═══ Working data ═══
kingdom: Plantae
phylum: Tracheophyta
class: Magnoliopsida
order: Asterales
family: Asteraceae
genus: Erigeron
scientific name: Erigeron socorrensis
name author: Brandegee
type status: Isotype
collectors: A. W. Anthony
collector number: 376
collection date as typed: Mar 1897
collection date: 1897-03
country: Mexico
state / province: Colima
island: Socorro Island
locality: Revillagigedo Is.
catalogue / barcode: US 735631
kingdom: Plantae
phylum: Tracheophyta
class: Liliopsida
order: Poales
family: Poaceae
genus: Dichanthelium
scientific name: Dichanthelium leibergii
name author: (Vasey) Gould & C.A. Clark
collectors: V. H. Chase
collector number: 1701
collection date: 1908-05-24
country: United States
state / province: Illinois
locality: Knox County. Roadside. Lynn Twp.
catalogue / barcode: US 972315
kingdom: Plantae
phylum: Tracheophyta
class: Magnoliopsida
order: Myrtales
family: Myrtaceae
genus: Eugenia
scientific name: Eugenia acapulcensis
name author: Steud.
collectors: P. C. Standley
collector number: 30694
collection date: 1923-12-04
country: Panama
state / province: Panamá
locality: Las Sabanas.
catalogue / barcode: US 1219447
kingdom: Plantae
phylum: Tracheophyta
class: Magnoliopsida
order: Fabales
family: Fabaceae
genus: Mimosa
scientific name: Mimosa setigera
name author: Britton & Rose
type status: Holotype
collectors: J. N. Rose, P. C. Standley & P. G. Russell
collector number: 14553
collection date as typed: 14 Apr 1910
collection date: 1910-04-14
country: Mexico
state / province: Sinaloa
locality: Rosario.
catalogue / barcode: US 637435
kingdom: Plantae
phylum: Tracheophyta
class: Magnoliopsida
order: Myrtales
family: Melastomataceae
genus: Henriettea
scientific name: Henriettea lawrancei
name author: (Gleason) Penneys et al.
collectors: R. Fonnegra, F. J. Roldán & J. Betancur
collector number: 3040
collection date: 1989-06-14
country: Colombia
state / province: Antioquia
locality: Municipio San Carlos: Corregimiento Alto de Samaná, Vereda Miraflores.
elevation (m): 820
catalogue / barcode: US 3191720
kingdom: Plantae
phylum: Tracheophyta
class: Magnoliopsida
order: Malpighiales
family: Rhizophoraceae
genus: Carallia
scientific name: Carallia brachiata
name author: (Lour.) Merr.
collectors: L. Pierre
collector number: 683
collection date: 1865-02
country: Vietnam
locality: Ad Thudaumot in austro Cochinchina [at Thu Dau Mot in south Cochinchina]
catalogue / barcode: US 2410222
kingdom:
═══
### What to do
Lay out every line of the material above as a Markdown table with two columns, Row for the row number and Line for the line itself, and leave out any blank lines.

### Answer in full
| Row | Line |
|---|---|
| 1 | kingdom: Plantae |
| 2 | phylum: Tracheophyta |
| 3 | class: Magnoliopsida |
| 4 | order: Asterales |
| 5 | family: Asteraceae |
| 6 | genus: Erigeron |
| 7 | scientific name: Erigeron socorrensis |
| 8 | name author: Brandegee |
| 9 | type status: Isotype |
| 10 | collectors: A. W. Anthony |
| 11 | collector number: 376 |
| 12 | collection date as typed: Mar 1897 |
| 13 | collection date: 1897-03 |
| 14 | country: Mexico |
| 15 | state / province: Colima |
| 16 | island: Socorro Island |
| 17 | locality: Revillagigedo Is. |
| 18 | catalogue / barcode: US 735631 |
| 19 | kingdom: Plantae |
| 20 | phylum: Tracheophyta |
| 21 | class: Liliopsida |
| 22 | order: Poales |
| 23 | family: Poaceae |
| 24 | genus: Dichanthelium |
| 25 | scientific name: Dichanthelium leibergii |
| 26 | name author: (Vasey) Gould & C.A. Clark |
| 27 | collectors: V. H. Chase |
| 28 | collector number: 1701 |
| 29 | collection date: 1908-05-24 |
| 30 | country: United States |
| 31 | state / province: Illinois |
| 32 | locality: Knox County. Roadside. Lynn Twp. |
| 33 | catalogue / barcode: US 972315 |
| 34 | kingdom: Plantae |
| 35 | phylum: Tracheophyta |
| 36 | class: Magnoliopsida |
| 37 | order: Myrtales |
| 38 | family: Myrtaceae |
| 39 | genus: Eugenia |
| 40 | scientific name: Eugenia acapulcensis |
| 41 | name author: Steud. |
| 42 | collectors: P. C. Standley |
| 43 | collector number: 30694 |
| 44 | collection date: 1923-12-04 |
| 45 | country: Panama |
| 46 | state / province: Panamá |
| 47 | locality: Las Sabanas. |
| 48 | catalogue / barcode: US 1219447 |
| 49 | kingdom: Plantae |
| 50 | phylum: Tracheophyta |
| 51 | class: Magnoliopsida |
| 52 | order: Fabales |
| 53 | family: Fabaceae |
| 54 | genus: Mimosa |
| 55 | scientific name: Mimosa setigera |
| 56 | name author: Britton & Rose |
| 57 | type status: Holotype |
| 58 | collectors: J. N. Rose, P. C. Standley & P. G. Russell |
| 59 | collector number: 14553 |
| 60 | collection date as typed: 14 Apr 1910 |
| 61 | collection date: 1910-04-14 |
| 62 | country: Mexico |
| 63 | state / province: Sinaloa |
| 64 | locality: Rosario. |
| 65 | catalogue / barcode: US 637435 |
| 66 | kingdom: Plantae |
| 67 | phylum: Tracheophyta |
| 68 | class: Magnoliopsida |
| 69 | order: Myrtales |
| 70 | family: Melastomataceae |
| 71 | genus: Henriettea |
| 72 | scientific name: Henriettea lawrancei |
| 73 | name author: (Gleason) Penneys et al. |
| 74 | collectors: R. Fonnegra, F. J. Roldán & J. Betancur |
| 75 | collector number: 3040 |
| 76 | collection date: 1989-06-14 |
| 77 | country: Colombia |
| 78 | state / province: Antioquia |
| 79 | locality: Municipio San Carlos: Corregimiento Alto de Samaná, Vereda Miraflores. |
| 80 | elevation (m): 820 |
| 81 | catalogue / barcode: US 3191720 |
| 82 | kingdom: Plantae |
| 83 | phylum: Tracheophyta |
| 84 | class: Magnoliopsida |
| 85 | order: Malpighiales |
| 86 | family: Rhizophoraceae |
| 87 | genus: Carallia |
| 88 | scientific name: Carallia brachiata |
| 89 | name author: (Lour.) Merr. |
| 90 | collectors: L. Pierre |
| 91 | collector number: 683 |
| 92 | collection date: 1865-02 |
| 93 | country: Vietnam |
| 94 | locality: Ad Thudaumot in austro Cochinchina [at Thu Dau Mot in south Cochinchina] |
| 95 | catalogue / barcode: US 2410222 |
| 96 | kingdom: |